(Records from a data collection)
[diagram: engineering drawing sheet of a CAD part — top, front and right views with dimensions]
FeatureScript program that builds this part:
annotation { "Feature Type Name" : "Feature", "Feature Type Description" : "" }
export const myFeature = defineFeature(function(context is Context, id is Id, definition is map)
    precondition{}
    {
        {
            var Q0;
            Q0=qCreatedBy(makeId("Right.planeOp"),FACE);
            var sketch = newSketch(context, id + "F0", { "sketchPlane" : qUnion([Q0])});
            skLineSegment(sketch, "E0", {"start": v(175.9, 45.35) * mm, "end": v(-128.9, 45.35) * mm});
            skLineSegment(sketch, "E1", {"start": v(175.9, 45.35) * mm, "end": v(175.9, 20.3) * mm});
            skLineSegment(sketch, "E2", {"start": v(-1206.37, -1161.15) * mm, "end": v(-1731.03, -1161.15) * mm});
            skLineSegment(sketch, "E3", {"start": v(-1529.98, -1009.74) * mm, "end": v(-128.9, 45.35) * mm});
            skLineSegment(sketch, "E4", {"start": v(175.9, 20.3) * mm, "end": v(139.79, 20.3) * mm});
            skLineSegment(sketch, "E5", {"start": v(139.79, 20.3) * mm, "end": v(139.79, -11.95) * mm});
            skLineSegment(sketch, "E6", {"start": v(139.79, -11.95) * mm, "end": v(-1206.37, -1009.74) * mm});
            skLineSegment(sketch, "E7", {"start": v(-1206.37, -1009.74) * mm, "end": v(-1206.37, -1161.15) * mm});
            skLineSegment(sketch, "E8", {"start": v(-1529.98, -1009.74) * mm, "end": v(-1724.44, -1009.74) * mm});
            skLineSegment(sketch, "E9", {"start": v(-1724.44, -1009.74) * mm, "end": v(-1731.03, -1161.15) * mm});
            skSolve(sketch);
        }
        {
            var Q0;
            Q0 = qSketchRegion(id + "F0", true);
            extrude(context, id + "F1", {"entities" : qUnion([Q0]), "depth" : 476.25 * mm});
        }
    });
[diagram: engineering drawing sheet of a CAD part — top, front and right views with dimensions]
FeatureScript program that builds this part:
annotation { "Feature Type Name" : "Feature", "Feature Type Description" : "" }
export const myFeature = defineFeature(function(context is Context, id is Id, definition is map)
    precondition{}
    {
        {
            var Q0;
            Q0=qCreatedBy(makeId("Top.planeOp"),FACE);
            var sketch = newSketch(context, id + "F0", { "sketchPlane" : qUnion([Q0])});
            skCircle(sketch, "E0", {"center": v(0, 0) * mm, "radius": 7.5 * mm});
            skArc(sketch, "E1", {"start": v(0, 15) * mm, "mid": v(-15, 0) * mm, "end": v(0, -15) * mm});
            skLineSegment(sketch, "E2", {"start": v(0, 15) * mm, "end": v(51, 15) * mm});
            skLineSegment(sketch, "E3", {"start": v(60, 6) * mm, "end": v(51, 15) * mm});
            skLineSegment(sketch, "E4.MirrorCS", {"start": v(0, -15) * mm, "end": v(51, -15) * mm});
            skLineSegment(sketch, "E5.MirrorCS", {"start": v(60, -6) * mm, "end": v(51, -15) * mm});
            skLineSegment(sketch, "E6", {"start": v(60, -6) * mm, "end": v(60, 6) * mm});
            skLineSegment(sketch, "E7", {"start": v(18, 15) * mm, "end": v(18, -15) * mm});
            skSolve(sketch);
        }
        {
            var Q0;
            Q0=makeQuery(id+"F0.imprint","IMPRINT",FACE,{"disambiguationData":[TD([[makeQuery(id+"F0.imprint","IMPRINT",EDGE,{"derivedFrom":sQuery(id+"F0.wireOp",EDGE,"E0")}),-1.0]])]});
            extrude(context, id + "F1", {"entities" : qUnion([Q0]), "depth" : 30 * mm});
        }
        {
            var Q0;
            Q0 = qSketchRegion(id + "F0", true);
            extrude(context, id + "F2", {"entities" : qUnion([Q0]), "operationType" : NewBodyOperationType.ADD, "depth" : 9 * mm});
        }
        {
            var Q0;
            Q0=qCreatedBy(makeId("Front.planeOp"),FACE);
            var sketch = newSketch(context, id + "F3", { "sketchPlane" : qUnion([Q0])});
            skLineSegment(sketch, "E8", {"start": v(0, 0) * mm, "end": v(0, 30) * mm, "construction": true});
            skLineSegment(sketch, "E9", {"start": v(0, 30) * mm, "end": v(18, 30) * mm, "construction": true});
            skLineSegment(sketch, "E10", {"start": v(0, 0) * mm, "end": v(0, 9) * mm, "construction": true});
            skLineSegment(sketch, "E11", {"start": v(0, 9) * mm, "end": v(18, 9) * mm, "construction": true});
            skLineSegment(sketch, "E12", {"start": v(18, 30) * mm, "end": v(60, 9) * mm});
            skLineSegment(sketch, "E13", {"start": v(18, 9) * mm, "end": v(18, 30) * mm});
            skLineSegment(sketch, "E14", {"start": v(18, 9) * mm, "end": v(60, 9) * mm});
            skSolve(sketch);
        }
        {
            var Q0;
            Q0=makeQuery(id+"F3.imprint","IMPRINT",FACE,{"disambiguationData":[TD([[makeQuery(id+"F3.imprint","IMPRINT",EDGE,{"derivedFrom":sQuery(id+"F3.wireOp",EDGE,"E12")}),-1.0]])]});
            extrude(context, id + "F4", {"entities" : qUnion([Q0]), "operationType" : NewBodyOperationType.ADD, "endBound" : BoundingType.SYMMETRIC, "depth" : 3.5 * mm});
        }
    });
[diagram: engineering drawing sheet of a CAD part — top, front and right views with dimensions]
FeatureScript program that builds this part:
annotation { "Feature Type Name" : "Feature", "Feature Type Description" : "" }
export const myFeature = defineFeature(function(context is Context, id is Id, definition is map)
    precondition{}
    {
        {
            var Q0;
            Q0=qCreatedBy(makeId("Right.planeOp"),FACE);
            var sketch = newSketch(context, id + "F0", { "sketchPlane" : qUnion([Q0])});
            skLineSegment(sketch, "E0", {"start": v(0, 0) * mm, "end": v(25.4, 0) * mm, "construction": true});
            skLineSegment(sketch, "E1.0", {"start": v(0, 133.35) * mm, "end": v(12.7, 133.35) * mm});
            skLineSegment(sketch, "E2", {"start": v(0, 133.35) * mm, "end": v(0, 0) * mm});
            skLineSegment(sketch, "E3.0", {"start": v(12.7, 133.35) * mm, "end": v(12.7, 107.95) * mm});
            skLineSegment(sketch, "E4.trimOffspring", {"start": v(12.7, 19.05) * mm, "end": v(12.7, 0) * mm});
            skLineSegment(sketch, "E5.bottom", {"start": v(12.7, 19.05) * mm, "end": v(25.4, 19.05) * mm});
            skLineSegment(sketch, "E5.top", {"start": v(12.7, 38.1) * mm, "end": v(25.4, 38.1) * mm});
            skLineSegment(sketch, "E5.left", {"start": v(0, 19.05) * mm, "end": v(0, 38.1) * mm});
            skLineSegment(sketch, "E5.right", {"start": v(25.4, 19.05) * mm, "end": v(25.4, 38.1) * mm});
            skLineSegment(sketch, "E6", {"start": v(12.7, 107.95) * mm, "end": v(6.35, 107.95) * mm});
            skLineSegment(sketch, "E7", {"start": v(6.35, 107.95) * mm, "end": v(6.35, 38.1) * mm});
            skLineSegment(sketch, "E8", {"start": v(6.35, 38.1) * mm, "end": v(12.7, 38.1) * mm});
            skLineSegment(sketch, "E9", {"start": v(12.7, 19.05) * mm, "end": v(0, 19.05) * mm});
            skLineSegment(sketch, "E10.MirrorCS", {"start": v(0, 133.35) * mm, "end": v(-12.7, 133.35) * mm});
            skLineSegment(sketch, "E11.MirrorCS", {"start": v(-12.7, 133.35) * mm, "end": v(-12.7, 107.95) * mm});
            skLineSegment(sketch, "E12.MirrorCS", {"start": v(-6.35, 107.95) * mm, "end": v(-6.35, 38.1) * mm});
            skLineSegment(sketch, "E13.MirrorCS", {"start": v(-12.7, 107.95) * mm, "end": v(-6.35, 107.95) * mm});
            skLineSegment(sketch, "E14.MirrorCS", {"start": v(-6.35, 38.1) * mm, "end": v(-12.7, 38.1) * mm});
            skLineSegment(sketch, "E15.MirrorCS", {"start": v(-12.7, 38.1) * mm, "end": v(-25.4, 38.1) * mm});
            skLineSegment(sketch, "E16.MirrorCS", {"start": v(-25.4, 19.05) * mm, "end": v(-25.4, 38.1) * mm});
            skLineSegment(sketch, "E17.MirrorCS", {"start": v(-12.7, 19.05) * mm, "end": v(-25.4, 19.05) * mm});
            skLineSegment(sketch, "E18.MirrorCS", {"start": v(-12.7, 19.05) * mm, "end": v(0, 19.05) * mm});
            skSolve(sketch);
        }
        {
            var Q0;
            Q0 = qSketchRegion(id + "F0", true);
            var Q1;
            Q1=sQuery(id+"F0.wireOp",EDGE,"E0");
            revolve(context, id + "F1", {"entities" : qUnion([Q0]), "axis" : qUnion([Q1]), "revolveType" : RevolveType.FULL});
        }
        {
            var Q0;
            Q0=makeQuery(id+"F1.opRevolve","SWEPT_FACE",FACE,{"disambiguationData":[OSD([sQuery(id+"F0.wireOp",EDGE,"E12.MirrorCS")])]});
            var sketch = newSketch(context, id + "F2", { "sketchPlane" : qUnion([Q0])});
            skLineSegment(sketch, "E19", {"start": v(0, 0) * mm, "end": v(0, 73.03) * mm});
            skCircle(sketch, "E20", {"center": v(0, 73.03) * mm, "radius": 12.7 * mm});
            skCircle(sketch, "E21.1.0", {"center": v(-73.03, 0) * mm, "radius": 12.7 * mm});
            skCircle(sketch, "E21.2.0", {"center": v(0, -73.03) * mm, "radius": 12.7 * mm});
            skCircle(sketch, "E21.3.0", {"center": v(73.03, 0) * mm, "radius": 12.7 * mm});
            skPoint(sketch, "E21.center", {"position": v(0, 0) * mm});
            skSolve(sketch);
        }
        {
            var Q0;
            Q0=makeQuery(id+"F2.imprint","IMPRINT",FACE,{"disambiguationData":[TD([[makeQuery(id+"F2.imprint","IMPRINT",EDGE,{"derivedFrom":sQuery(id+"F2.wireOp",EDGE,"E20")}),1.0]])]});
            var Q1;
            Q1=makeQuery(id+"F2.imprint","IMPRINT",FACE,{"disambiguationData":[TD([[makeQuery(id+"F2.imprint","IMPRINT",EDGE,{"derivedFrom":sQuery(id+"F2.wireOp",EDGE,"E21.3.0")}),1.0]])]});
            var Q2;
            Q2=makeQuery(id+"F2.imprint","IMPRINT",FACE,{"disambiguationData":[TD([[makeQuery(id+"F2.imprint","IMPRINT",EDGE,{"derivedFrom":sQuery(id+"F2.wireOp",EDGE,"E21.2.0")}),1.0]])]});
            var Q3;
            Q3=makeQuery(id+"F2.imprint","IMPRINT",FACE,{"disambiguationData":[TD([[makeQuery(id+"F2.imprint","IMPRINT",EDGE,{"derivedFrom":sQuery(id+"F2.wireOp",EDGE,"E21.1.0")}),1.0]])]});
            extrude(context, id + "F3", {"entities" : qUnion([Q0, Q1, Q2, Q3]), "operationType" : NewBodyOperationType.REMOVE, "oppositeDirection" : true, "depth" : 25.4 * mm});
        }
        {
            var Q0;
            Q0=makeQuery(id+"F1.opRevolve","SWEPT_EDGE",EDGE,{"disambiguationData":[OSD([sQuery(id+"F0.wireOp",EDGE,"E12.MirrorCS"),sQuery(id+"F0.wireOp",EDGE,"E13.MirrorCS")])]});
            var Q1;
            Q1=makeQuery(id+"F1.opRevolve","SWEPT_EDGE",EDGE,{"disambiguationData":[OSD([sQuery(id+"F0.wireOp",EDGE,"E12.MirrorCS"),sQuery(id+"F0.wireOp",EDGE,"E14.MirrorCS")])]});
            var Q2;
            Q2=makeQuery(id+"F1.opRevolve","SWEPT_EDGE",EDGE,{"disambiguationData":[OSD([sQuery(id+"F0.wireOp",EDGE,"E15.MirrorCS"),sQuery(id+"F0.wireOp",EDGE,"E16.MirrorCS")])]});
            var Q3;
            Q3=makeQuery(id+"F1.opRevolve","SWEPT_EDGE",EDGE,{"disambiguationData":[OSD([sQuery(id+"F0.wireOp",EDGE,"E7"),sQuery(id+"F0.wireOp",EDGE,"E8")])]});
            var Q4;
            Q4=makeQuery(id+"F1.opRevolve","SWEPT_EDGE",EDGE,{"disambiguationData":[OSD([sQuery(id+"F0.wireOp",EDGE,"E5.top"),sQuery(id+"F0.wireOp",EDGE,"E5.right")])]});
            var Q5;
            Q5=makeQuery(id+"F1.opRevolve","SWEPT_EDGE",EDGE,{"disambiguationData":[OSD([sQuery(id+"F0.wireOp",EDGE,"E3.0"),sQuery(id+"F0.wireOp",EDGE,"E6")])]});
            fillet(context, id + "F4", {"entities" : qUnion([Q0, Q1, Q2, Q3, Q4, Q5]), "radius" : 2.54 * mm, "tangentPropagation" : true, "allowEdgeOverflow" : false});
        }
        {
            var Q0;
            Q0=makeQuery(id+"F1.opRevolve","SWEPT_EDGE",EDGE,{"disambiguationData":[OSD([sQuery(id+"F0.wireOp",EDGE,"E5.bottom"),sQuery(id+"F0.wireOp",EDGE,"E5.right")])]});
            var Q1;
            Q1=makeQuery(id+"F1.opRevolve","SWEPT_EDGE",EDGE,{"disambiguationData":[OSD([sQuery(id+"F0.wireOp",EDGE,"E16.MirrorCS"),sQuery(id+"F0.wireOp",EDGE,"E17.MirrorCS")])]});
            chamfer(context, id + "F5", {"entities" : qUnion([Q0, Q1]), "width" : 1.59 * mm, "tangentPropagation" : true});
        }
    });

*Exercise requirements*
Report how many lines of the material above contain the string "bottom", with case counting. Give only the number.

*Written answer*
2